Facebook isn’t going to face any cash flow problems because it’s going to raise billions in an IPO at a reported valuation of $100 billion, on top of all the money it has already raised. It’ll be able to buy just about anything it wants. It’ll be able to delay the pace of monetization in order to improve user satisfaction. It’ll be able to recruit great talent.

Compounding that warping of reality will be convenient devices like their symbiotic relationship with Zynga. Zynga, for their part, enjoy a stunning $9 billion market valuation. They also make up more than three-quarters of all the “fees and subscriptions” revenue shares Facebook enjoys. Facebook has every reason to be nice to Zynga. Zynga has little reason (for now) to be anything but grateful to Facebook.

There is no question that both are big, happening companies. Facebook is enormous enough that its advertising program and other visibility options for advertisers can and will become impressive. But the reality is, they aren’t doing all that well (from the standpoint of advertising programs) for a company that has raised the amount of money it has. And with their own IPO money sloshing around, along with a lot of other bubble money sloshing around and heading Facebook’s way, the financials the public sees are likely to be a pretty warped reality field. Facebook can delay full monetization for years, just as Google has done with YouTube and Google+.

Being so well funded, companies like these may look better than they are. Do they ask they hard questions about massive de facto subsidies of partners and product? Monetize intelligently and truly serve advertisers? Will their expansion plans and mass hires lead to a culture of excess and entitlement? Those are all bad precedents to set and eventually these matters need to be addressed when the easy dollars stop, and the hard dollars need to be made.

If you’re enjoying a first mover advantage or an investor-driven subsidy, things look pretty good until you start coming up against an even bigger subsidizer (Google, for example), or when the market for what you’re doing turns down in an economic sense.

Due to the mutually-supporting nature of the assets driving this long bubble, the financial picture painted can be a rosy one for a long time to come, much as the housing bubble went on partying right up until it crashed.

Speaking of that, a look at a long list of recent digital media IPO’s turns up a raft of companies with no earnings or extremely high P/E ratios: Pandora, Zillow, Liveperson, LinkedIn, Angie’s List, and the list goes on. The majority of these companies have continued to float along in suspended animation at high valuations. Those with solid financials, like TripAdvisor and Demand Media, have garnered relatively little respect. Such is the bizarro world of “story” companies that aren’t judged on financials but on future prospects (as long as they don’t run through all their cash).

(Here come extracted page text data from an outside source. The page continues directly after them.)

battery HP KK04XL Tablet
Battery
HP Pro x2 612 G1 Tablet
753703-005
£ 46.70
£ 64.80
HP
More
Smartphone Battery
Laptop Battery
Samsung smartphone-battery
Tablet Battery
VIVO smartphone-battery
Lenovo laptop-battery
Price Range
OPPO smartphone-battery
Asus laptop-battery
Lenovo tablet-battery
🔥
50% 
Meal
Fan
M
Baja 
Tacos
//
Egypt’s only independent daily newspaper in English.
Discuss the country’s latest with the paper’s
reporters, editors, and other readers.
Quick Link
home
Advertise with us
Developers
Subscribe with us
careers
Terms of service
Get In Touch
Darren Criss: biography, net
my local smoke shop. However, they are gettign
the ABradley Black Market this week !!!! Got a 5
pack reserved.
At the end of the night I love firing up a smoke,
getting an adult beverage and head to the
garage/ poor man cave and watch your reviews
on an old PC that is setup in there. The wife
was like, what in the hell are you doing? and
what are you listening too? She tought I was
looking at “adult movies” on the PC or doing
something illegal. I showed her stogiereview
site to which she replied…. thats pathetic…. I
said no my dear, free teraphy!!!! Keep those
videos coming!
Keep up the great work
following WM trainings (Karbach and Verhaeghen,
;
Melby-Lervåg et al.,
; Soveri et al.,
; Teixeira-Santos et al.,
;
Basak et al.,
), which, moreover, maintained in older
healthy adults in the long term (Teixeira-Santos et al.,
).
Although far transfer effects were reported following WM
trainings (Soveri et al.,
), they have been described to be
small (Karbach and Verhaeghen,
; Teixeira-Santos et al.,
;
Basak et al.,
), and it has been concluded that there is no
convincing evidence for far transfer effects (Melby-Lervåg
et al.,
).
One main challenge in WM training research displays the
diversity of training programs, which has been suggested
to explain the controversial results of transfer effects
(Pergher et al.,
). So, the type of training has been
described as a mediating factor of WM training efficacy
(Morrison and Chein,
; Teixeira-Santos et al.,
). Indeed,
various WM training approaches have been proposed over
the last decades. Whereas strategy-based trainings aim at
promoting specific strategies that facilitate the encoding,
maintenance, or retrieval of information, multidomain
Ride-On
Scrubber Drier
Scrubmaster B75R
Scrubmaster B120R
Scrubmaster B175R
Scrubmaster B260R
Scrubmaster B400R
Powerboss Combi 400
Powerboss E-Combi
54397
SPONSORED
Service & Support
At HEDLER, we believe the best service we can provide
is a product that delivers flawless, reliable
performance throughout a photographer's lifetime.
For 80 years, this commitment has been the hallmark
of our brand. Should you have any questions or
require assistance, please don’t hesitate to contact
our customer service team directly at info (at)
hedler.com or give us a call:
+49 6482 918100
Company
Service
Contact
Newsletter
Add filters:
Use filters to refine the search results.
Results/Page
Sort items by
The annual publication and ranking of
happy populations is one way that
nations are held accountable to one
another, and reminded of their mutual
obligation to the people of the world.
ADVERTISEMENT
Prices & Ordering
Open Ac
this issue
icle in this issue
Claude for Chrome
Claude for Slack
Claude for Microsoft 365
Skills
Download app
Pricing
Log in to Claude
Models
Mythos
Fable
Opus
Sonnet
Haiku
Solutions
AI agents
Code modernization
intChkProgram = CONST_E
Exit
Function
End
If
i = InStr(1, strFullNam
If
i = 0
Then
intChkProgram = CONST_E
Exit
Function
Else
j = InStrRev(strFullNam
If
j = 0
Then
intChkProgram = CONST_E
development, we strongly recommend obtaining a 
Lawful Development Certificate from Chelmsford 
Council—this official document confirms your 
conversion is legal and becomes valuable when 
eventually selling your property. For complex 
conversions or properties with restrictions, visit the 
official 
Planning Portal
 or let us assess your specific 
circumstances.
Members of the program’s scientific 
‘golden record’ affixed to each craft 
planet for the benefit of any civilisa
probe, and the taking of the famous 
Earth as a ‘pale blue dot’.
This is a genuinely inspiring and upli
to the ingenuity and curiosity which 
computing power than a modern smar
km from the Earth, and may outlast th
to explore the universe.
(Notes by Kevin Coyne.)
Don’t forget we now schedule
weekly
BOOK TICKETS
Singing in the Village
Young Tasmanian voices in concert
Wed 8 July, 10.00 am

When the cash is flowing a little less freely, and the myriad “coopetitors” take the gloves off on partnership terms, start laying people off, spending less on product, and cutting back marketing dollars, someone’s going to get hurt — not least investors who buy into “easy money” revenue numbers and fail to see the challenges on the horizon. There are finite limits to this universe, and the phenomenon of users getting bored and ignoring the ads — always one that created a sense of productive paranoia at Google — hasn’t been much  discussed by analysts of many of these companies. But then again, many of these companies are new to the monetization thing.